Differentiation of ventricular zone neurons in nur12. (A) In situ hybridization shows Ebf1 expression in postmitotic neurons (presumptive Purkinje cells) in the cerebellum by E12.5. At E14.5, the mediolateral pattern of Ebf1 is both increased and more diffuse in nur12 than in control littermate.

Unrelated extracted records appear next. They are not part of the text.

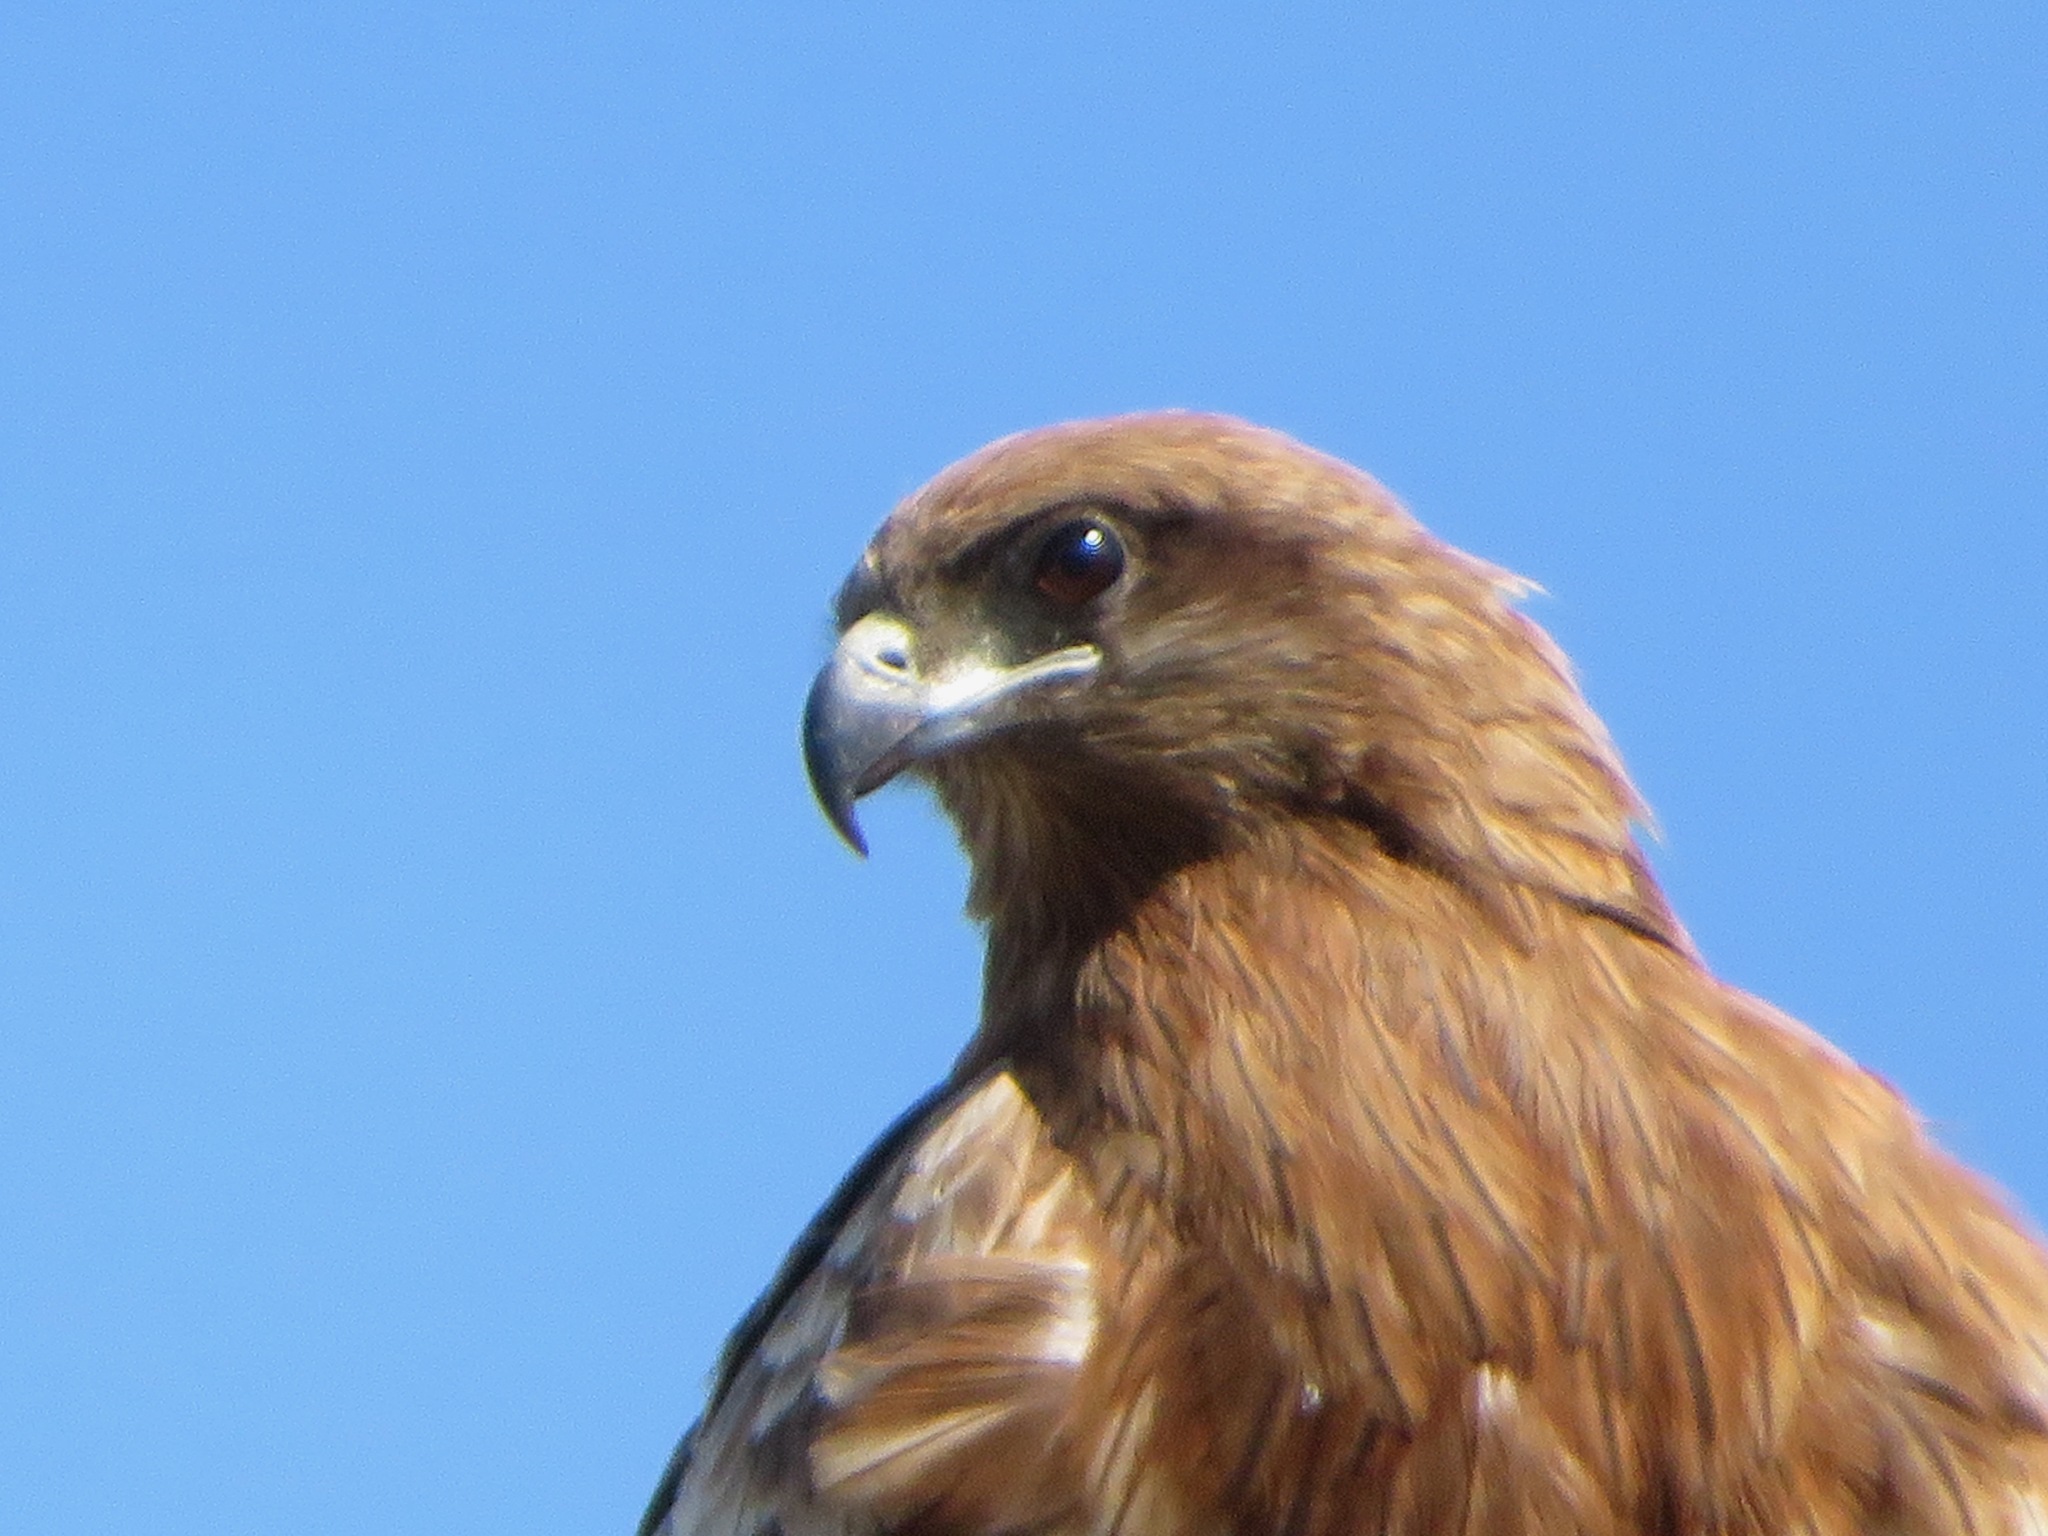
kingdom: Animalia
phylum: Chordata
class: Aves
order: Accipitriformes
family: Accipitridae
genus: Milvus
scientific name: Milvus migrans
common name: Black kite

Approximate locations of sagittal sections are indicated on the horizontal section at right. (B) Ebf1-expressing cells in the ventricular zone (VZ) are approximately twice as frequent in nur12 than in littermate control; sagittal plane, posterior to the right. (Scale bar: 50 μm.) (C) Immunofluorescence shows EBF, Tuj1 double-positive cells in the most superficial layer of the nur12 ventricular zone at E15.5, indicating neuronal identity of these cells, in both medial and lateral sections. The proportion of EBF⁺, Tuj1⁺ cells in VZ of nur12 is approximately twice that of wild type in both medial and lateral sections.

Fig. 6.

Defects in Bergmann glial and neuroepithelial progenitor cells. (A) Gdf10, a marker for presumptive Bergmann glia, appears in ventricular zones of both nur12 and littermate controls by E13.5. At E14.5, expression is reduced in the hemispheres of the mutant. At E15.5, migrating Gdf10-positive cells are seen in the cerebellar cortex of the control but not the mutant in either sagittal (Left) or horizontal (Right) orientations. (Scale bar: 200 μm.) (B) Immunofluorescence shows fewer glial cell bodies and radial fibers in nur12. Both immature progenitors in the ventricular zone (VZ) and migrating glia express RC2 and GLAST. By E15.5, fewer marker-positive cells are seen in either VZ or presumptive cortex of nur12 compared with littermate control, although some radial fibers are evident. (Scale bar: 100 μm.) (C) By P7, nestin- and GFAP-positive cells remain poorly organized in nur12, although end feet are clearly visible at the pial surface above the EGL. Merged images show nuclei stained by DAPI. VZ, ventricular zone; EGL, external granule layer; ML, molecular layer; IGL, internal granule layer. (Scale bar: 100 μm.)